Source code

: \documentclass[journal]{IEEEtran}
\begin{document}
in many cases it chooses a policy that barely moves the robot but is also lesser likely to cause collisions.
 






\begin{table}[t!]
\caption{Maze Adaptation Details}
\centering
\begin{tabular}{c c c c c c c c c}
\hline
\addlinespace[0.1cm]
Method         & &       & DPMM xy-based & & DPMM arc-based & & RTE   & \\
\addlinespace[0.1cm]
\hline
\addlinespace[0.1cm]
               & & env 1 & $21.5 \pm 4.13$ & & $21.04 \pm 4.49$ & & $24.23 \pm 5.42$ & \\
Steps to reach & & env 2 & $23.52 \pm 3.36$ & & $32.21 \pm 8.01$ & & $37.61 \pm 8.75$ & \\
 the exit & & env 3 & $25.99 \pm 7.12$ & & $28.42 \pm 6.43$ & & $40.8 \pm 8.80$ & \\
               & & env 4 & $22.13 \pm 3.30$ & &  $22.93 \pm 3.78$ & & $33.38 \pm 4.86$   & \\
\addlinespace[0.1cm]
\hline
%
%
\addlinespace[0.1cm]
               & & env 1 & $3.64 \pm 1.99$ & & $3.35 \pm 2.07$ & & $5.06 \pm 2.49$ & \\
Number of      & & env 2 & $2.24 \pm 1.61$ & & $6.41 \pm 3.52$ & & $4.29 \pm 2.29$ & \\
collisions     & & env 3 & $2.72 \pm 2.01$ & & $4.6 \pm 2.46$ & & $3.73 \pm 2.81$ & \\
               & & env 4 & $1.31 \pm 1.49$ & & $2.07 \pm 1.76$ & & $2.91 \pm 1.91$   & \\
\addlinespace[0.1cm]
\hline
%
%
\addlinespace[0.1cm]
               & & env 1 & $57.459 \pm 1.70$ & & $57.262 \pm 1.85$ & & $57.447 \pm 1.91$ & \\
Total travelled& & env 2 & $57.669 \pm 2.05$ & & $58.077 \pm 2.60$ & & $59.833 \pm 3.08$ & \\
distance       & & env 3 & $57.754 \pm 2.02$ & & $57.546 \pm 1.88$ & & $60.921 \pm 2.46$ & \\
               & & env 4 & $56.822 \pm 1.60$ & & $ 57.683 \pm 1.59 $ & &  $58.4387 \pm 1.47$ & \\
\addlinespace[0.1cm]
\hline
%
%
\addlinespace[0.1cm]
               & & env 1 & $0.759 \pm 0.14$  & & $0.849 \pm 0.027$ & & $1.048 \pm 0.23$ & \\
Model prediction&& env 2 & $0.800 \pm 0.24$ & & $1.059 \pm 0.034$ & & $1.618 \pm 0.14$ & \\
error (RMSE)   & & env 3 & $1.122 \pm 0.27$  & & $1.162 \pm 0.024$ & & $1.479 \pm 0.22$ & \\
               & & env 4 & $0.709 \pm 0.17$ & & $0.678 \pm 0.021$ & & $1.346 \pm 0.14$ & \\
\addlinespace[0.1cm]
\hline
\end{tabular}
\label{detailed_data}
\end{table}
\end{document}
☆ ☆ ☆
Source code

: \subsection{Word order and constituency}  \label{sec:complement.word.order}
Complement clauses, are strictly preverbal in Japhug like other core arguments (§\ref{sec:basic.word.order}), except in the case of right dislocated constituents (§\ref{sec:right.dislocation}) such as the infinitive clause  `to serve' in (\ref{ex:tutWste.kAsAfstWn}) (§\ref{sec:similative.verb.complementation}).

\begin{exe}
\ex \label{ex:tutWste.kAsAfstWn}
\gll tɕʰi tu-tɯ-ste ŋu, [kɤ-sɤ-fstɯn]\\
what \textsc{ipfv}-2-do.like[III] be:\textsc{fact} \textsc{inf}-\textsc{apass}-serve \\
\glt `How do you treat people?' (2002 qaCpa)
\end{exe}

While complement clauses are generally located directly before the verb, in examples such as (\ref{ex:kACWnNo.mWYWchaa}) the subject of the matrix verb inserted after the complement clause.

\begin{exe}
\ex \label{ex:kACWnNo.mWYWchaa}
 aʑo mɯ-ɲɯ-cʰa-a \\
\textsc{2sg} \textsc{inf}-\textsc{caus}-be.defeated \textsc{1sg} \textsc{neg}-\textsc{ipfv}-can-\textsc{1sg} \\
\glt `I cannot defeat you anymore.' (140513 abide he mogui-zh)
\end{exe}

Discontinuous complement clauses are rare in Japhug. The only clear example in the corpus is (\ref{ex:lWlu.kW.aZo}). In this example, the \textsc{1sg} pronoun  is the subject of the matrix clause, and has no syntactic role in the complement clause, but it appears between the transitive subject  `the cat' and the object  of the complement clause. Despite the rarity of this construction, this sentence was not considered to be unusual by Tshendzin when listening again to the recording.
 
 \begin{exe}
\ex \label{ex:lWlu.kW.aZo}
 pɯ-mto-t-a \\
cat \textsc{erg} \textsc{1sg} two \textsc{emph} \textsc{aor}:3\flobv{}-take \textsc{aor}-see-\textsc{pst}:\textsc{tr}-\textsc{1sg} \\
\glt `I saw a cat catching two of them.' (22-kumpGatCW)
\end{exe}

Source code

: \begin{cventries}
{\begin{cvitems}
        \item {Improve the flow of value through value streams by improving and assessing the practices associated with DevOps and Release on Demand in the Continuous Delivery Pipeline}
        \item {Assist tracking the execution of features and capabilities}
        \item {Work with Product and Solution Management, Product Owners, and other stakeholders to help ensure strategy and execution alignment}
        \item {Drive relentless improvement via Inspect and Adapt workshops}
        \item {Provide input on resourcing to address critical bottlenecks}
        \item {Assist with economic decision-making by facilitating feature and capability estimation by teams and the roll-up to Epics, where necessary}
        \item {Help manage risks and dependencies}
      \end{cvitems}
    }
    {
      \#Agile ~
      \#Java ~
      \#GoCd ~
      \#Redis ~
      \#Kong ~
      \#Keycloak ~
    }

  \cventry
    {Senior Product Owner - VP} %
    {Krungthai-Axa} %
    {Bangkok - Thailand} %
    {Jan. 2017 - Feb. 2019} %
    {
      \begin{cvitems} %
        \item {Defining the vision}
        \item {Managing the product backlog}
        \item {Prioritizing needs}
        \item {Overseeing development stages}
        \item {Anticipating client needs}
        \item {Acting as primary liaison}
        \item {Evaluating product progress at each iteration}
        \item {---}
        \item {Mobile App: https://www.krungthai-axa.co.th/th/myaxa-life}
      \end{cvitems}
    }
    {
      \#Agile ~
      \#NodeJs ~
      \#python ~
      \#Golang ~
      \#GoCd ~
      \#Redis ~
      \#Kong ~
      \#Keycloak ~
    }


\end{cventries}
☆ ☆ ☆
_PROBLEM DETAILS:_ Which of the lines in the material above contain "with"? Copy each one out.

_EXPECTED OUTPUT:_
        \item {Improve the flow of value through value streams by improving and assessing the practices associated with DevOps and Release on Demand in the Continuous Delivery Pipeline}
        \item {Work with Product and Solution Management, Product Owners, and other stakeholders to help ensure strategy and execution alignment}
        \item {Assist with economic decision-making by facilitating feature and capability estimation by teams and the roll-up to Epics, where necessary}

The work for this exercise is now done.